Depuis l’entrée en vigueur de la loi sur les peines alternatives le 8 septembre dernier et jusqu’à la fin de l’année 2025, les juridictions du Royaume ont rendu 1 001 jugements concernant 1 077 personnes, a indiqué Mohamed Abdennabaoui.
Dans le détail :490 peines d’amende (45 %), 330 décisions de travail d’intérêt général (31 %), 245 peines comportant une restriction de droits ou des mesures de contrôle, de traitement ou de réhabilitation (23 %), 12 décisions de surveillance électronique seulement (1 %).
Vingt cas de manquements à l’exécution ont été recensés, dont 13 liés au travail d’intérêt général. Par ailleurs, 31 condamnés ont refusé d’exécuter leur peine alternative, principalement des amendes journalières et des mesures de restriction de droits. Ces données, présentées pour la première fois, devront faire l’objet d’analyses approfondies afin d’évaluer l’impact sécuritaire, social et économique de ce dispositif.
Le Conseil supérieur du pouvoir judiciaire, en coordination avec la Présidence du ministère public et le ministère de la Justice, a renforcé la formation des magistrats chargés de l’application des peines alternatives et des nouveautés du Code de procédure pénale.
Cette dynamique s’accompagne de la généralisation progressive de la dématérialisation des décisions judiciaires via le système « Saj 2 ». En 2025, 362 juges ont rédigé près de 250 000 décisions électroniquement, dont 12 000 signées numériquement, accessibles via le portail des tribunaux.

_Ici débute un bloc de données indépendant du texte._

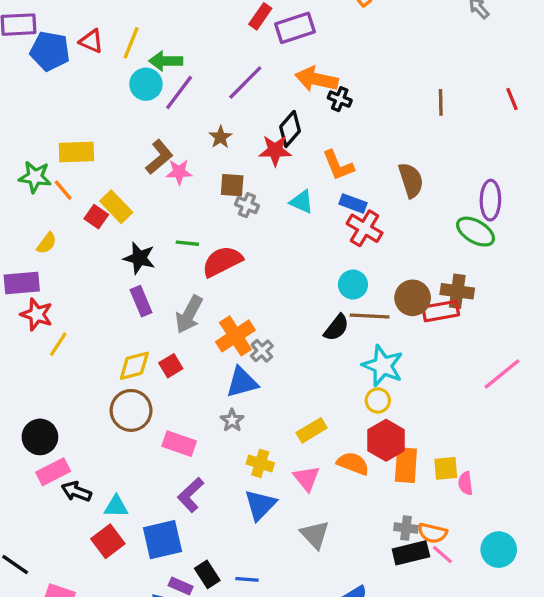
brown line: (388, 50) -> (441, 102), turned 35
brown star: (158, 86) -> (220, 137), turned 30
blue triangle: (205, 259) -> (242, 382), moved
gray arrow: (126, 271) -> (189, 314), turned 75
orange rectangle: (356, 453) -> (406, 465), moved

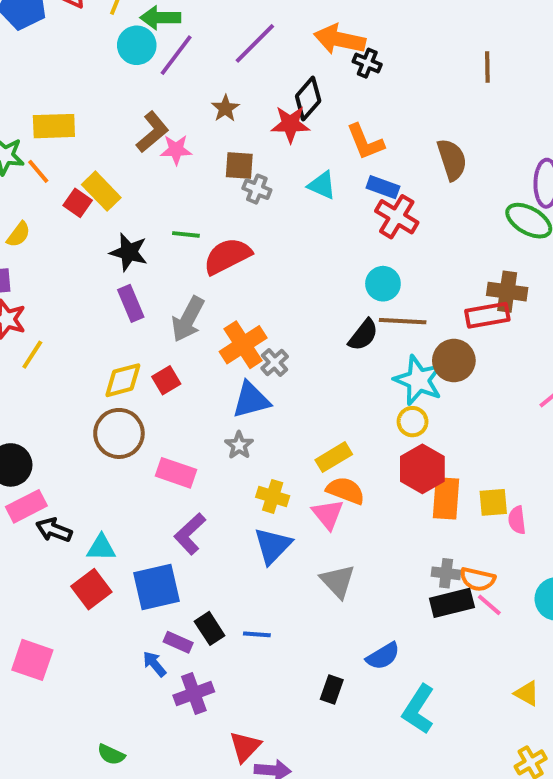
brown circle: (413, 298) -> (454, 361), moved
orange semicircle: (353, 463) -> (346, 491), moved

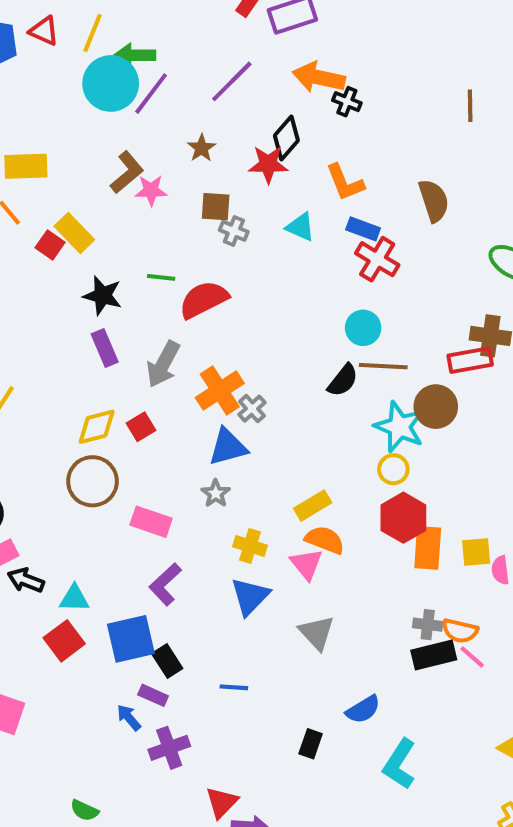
cyan circle: (137, 45) -> (111, 83), size x1.4
black rectangle: (210, 628) -> (167, 661), moved

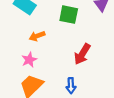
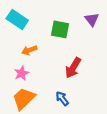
blue arrow: (71, 86) -> (62, 99), turned 144

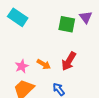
green square: (60, 29) -> (67, 24), moved
orange arrow: (29, 50) -> (44, 64), moved, turned -128

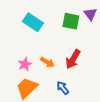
cyan rectangle: (18, 17) -> (33, 22), moved

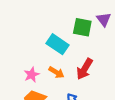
cyan rectangle: (33, 22) -> (58, 44), moved

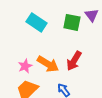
cyan rectangle: (58, 44) -> (37, 22), moved
orange arrow: (56, 72) -> (48, 64), size x1.5

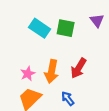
green square: (72, 22) -> (66, 28), moved
orange arrow: (48, 64) -> (51, 71), turned 70

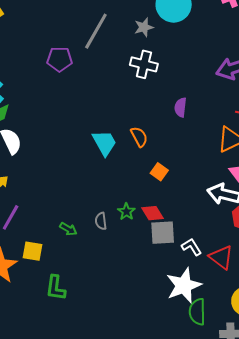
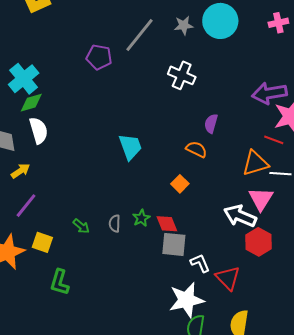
gray star: (144, 27) -> (184, 25), moved
orange semicircle: (139, 137) -> (196, 149), moved, turned -45

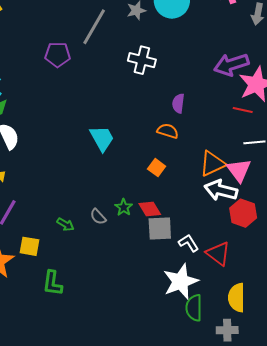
orange triangle: (255, 163) -> (212, 164), moved
gray semicircle: (115, 223) -> (98, 217), turned -36

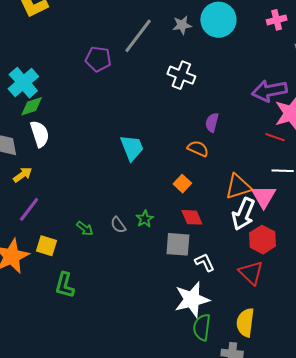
white arrow: (221, 190) -> (243, 214), turned -88
red diamond: (150, 209) -> (192, 217), moved
red triangle: (218, 253) -> (251, 273), moved

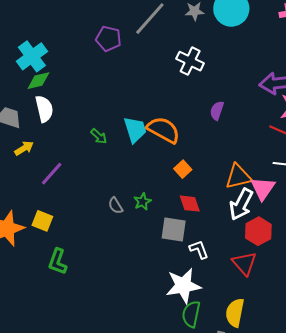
orange semicircle: (198, 149) -> (163, 130), moved, size x1.6
purple line: (29, 209) -> (52, 174), moved
green arrow: (85, 228) -> (99, 136), moved

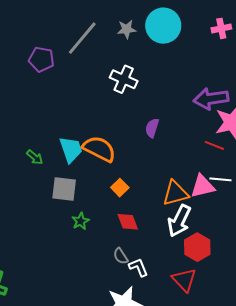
pink triangle: (263, 188) -> (202, 186), moved, turned 44
gray semicircle: (116, 206) -> (121, 256), moved
gray square: (174, 229) -> (64, 189), moved

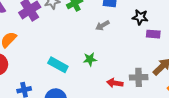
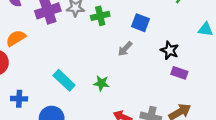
gray arrow: (102, 25) -> (125, 49), turned -32

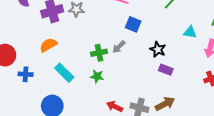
green cross: (100, 16) -> (99, 53), moved
orange semicircle: (16, 38) -> (48, 45), moved
blue cross: (19, 99) -> (26, 74), moved

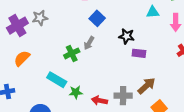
blue square: (133, 24) -> (97, 18), turned 35
cyan rectangle: (64, 73) -> (57, 80), moved
green star: (97, 76) -> (76, 92), moved

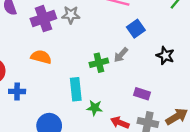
purple rectangle: (139, 53) -> (142, 94), moved
orange semicircle: (22, 58) -> (41, 57), turned 48
cyan rectangle: (57, 80) -> (76, 89), turned 42

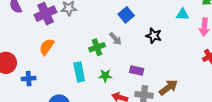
gray arrow: (121, 55) -> (115, 39), turned -80
orange semicircle: (41, 57) -> (47, 47), turned -66
green star: (95, 108) -> (105, 76), moved

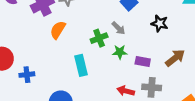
orange semicircle: (47, 47) -> (58, 30), moved
green star: (105, 76) -> (120, 52), moved
brown arrow: (168, 88) -> (175, 58), moved

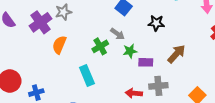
green star: (120, 52) -> (130, 51), moved

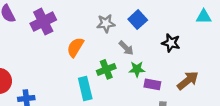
gray star: (63, 12) -> (106, 23), moved
orange semicircle: (59, 45) -> (75, 47), moved
green cross: (100, 46) -> (106, 69), moved

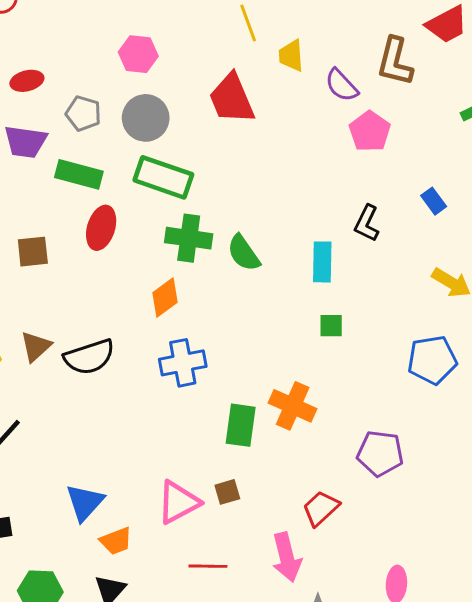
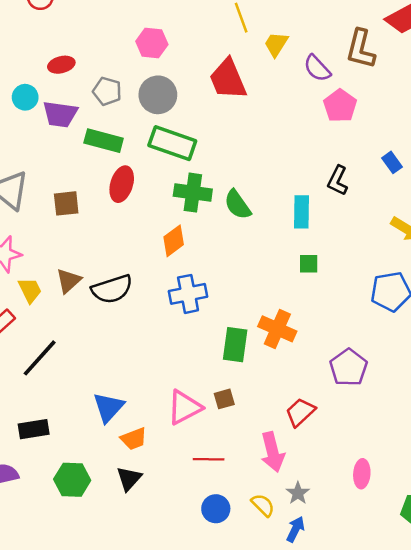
yellow trapezoid: (291, 56) -> (276, 44), turned 36
purple pentagon: (380, 453) -> (349, 368), turned 30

Cette évolution s’inscrit dans la perspective des audiences entièrement numériques, expérimentées pour la première fois au tribunal de première instance de Rabat en décembre dernier.
Sur le volet de la garde à vue, Hicham Balaoui a souligné les efforts consentis par les parquets pour la protection des droits et libertés. En 2025, 22 944 visites ont été effectuées dans les locaux de garde à vue, alors que 19 286 étaient légalement prévues, soit un taux de réalisation de 118,97 %.
Les parquets ont également mené : 201 visites dans les établissements de soins psychiatriques et psychologiques (148 % du seuil légal), 1 186 visites dans les établissements pénitentiaires (134 %).
Les parquets du Royaume ont enregistré 574 972 plaintes en 2025, dont 525 381 traitées, soit un taux de traitement de 91 %. Le nombre total de procès-verbaux a atteint 2 496 240, avec un taux de réalisation global supérieur à 93 %, auquel s’ajoutent 815 260 procès-verbaux électroniques liés aux infractions routières.
Concernant la détention provisoire, la réforme du Code de procédure pénale a redéfini son périmètre. À fin décembre 2025, les personnes en détention provisoire représentaient 8,84 % de la population carcérale selon la nouvelle définition. Même selon l’ancienne approche, le taux est tombé à 29,17 %, contre 31,79 % un an plus tôt, un niveau inédit qui traduit, selon le président du ministère public, une volonté affirmée de rationaliser le recours à l’emprisonnement provisoire et d’accélérer le traitement des dossiers.
Ces indicateurs témoignent d’une année marquée par une montée en puissance des peines alternatives, un contrôle renforcé de la garde à vue et une gestion plus mesurée de la détention provisoire au sein du système judiciaire marocain.